How to complete this task -> Rewrite all of the data below, changing every "series" to "line" and keeping everything else the same. Omit the pictures from your version.

Working data ->
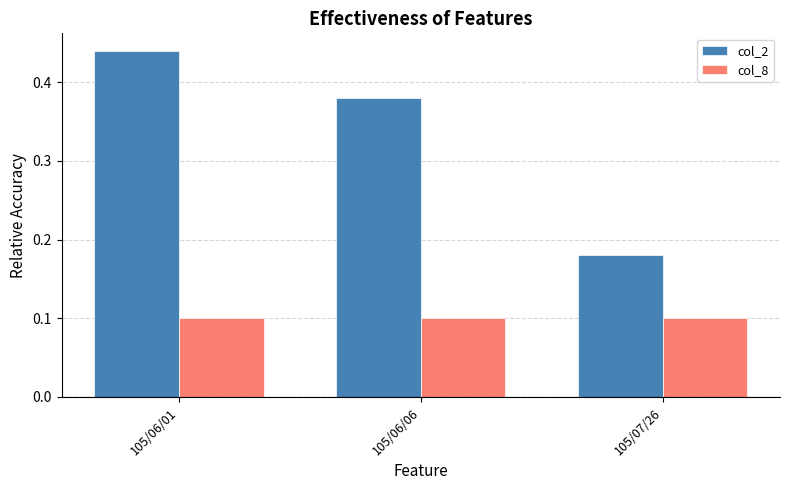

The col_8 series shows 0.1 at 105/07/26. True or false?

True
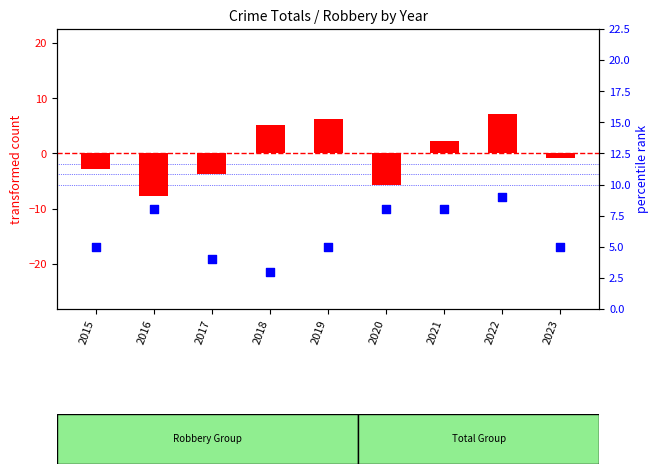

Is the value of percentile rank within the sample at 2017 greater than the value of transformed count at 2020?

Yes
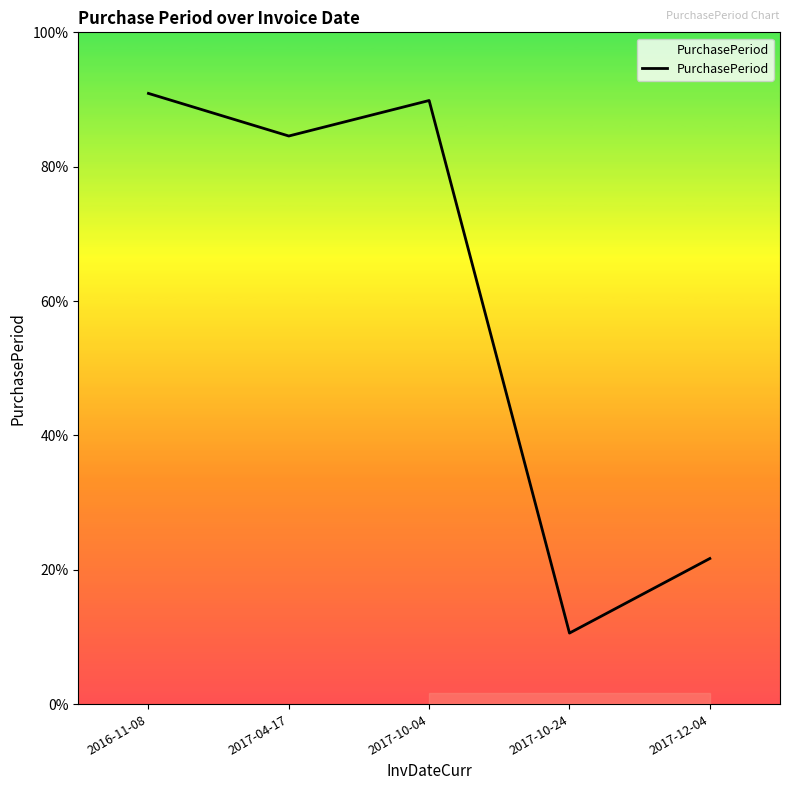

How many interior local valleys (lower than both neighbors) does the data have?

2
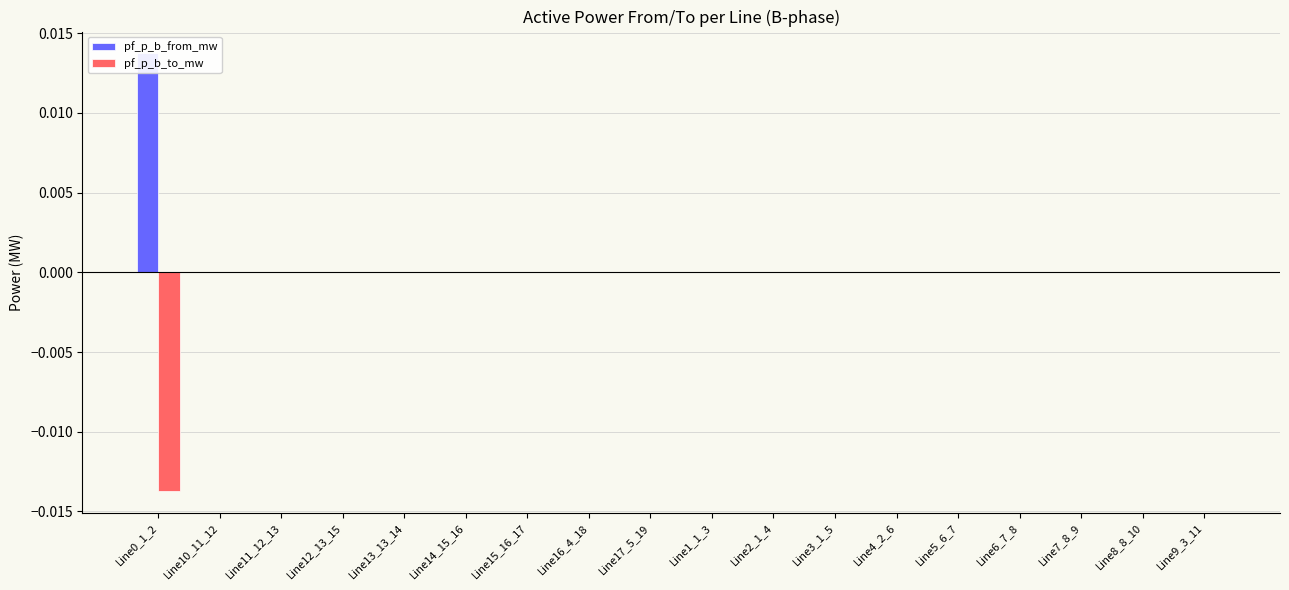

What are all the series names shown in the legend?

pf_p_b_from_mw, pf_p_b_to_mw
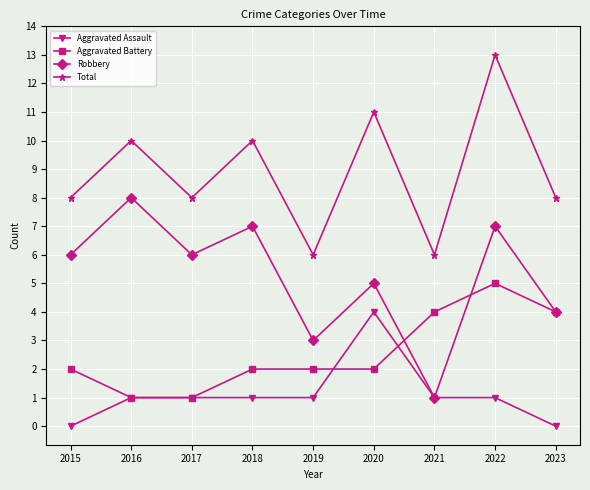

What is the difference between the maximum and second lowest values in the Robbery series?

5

Your response ->
The col_8 line shows 0.1 at 105/07/26. True or false?

True

Is the value of percentile rank within the sample at 2017 greater than the value of transformed count at 2020?

Yes

How many interior local valleys (lower than both neighbors) does the data have?

2

What are all the line names shown in the legend?

pf_p_b_from_mw, pf_p_b_to_mw

What is the difference between the maximum and second lowest values in the Robbery line?

5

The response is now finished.